For the same learned model, let's explain the model predictions using the SHAP implementation (https://shap.readthedocs.io/en/latest/).

### Initialize the explainer

In [None]:
explainer = shap.LinearExplainer(model, train, feature_perturbation="interventional")
shap_values = explainer.shap_values(test)

...and apply to test data.

In [None]:
X_test_array = test.to_numpy() # We need to provide the data in dense format, not sparse
shap.summary_plot(shap_values, X_test_array, feature_names=feature_names)

#### SHAP's local explanations

For the same test data instance that you chose in Section 1 above (`idx_to_explain`), generate SHAP's explanations

In [None]:
shap.initjs()
print("Credit risk: Good" if labels_test[idx_to_explain] else "Credit risk: Bad")
print(test.iloc[idx_to_explain])
shap.force_plot(
    explainer.expected_value, shap_values[idx_to_explain,:], X_test_array[idx_to_explain,:],
    feature_names=feature_names
)

#### Q4. Explain the SHAP output above. Which features have the highest contribution toward the outcome?

**Your analysis here:**

We can also check the features that contribute to the positive and negative classes in the following manner. Check if what you obtain below is consistent with your observations in Q4.

In [None]:
# Checking features that contribute to the positive and negative classification of the instance
vals = shap_values[idx_to_explain,:]
positive_class_weight = defaultdict(float)
negative_class_weight = defaultdict(float)
feats = feature_names

for feat_i, val_i in zip(feats, vals):
  if val_i > 0:
    positive_class_weight[feat_i] += val_i
  elif val_i < 0:
    negative_class_weight[feat_i] += val_i

In [None]:
list(sorted(positive_class_weight.items(), key=operator.itemgetter(1), reverse=True))[:10]

In [None]:
list(sorted(negative_class_weight.items(), key=operator.itemgetter(1)))[:10]

#### Q5. Select another instance and explain its prediction using SHAP. Also, identify the features that have positive and those that have negative contribution toward the outcome. 

**Your analysis here:**

#### SHAP's Global explanations

We can use SHAP to identify features that the model deems important on the entire data by using the `shap.plots.bar()` function.



In [None]:
shap.plots.bar(shap_values)

#### Q6. Based on the above plot, what can you say about how the trained model makes decisions?

**Your analysis here:**

# Section 3: Comparing SHAP and LIME's explanations
In this section, you will compare the explanations generated by SHAP and LIME and comment on their agreement, ease of understanding and stability over different instances.

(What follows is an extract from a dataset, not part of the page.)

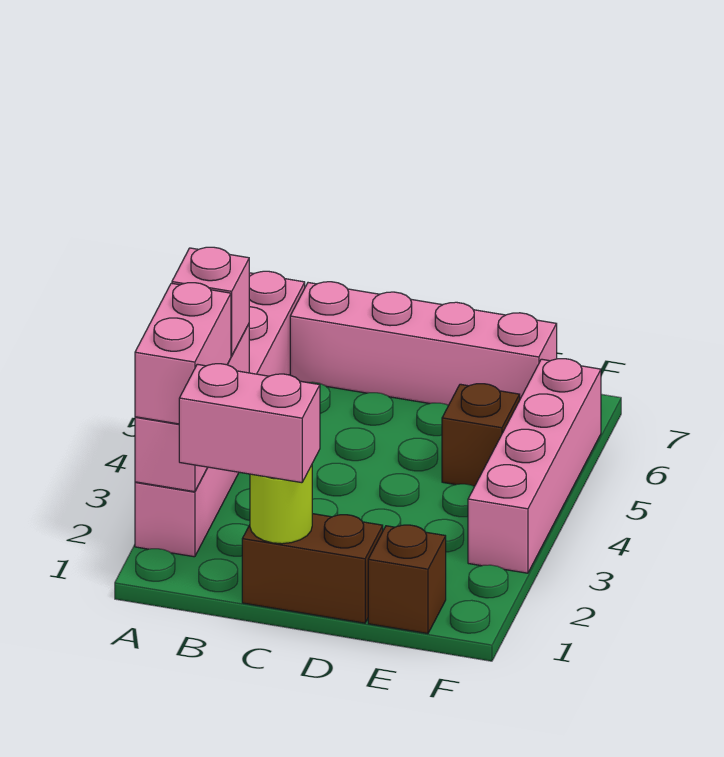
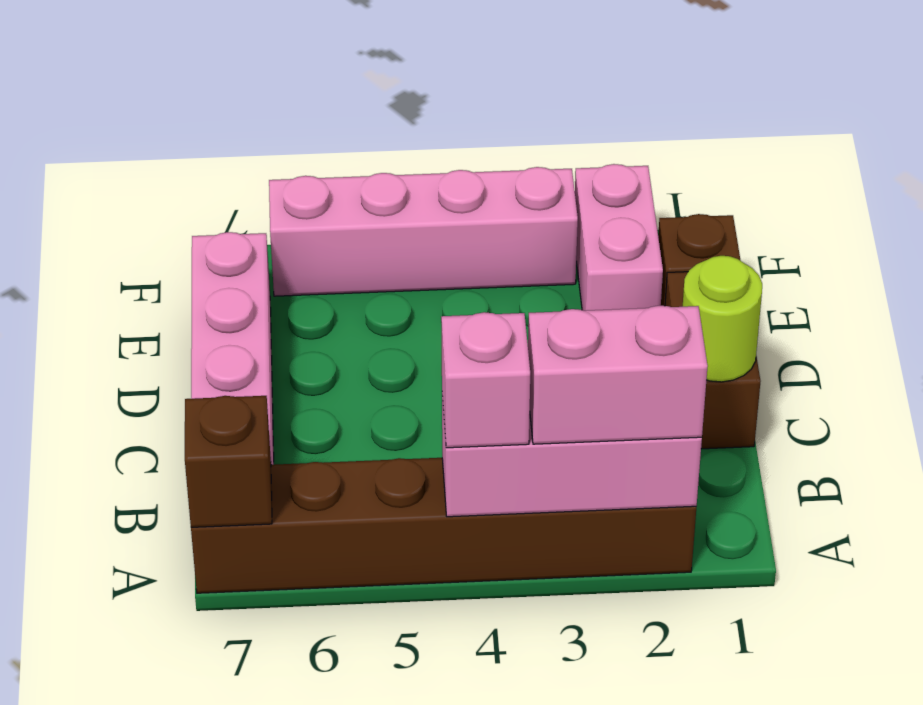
pink 1x6 brick [135,271,305,557] -> brown 1x6 brick [191,458,696,593]
pink 1x2 brick [179,364,320,483] -> pink 1x2 brick moved to [575,164,663,311]
brown 1x1 brick [442,384,520,486] -> brown 1x1 brick moved to [185,396,272,527]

#### Q7. For the same instance (say, `idx_to_explain` above), how do the local explanations generated by SHAP compare to that of LIME?

**Your analysis here:**

#### Q8. Select another instance and compare the local explanations of LIME and SHAP. Do the explanations agree? Did you come across examples where the explanations did not agree with each other. In general, what can you comment about the stability of the explanations generated by the two methods?

**Your analysis here:**

#### Q9. How do the global explanations of SHAP compare with LIME's global explanations?

**Your analysis here:**

# Section 4: Generating explanations for a non-linear classifier

So far in this assignment, you have worked with logistic regression which is a linear classifier. In this section, we will explore SHAP and LIME for a non-linear model such as XGBoost, random forest classifiers or neural networks.  

#### Q10. Select a test instance to explain and compare the local explanations over its model predictions using SHAP and LIME. 

**Your analysis here:**

#### Q11. Compare the global explanations for this model as generated by SHAP and LIME. 

**Your analysis here:**

#### Q12. Provide a discussion of how well the two methods (SHAP and LIME) generalize to different models.

**Your analysis here:**

# Submitting this Assignment Notebook

Once complete, please submit your assignment notebook as an attachment under \"Assignments > Assignment 3\" on Brightspace. You can download a copy of your notebook using ```File > Download .ipynb```. Please ensure you submit the `.ipynb` file (and not a `.py` file)."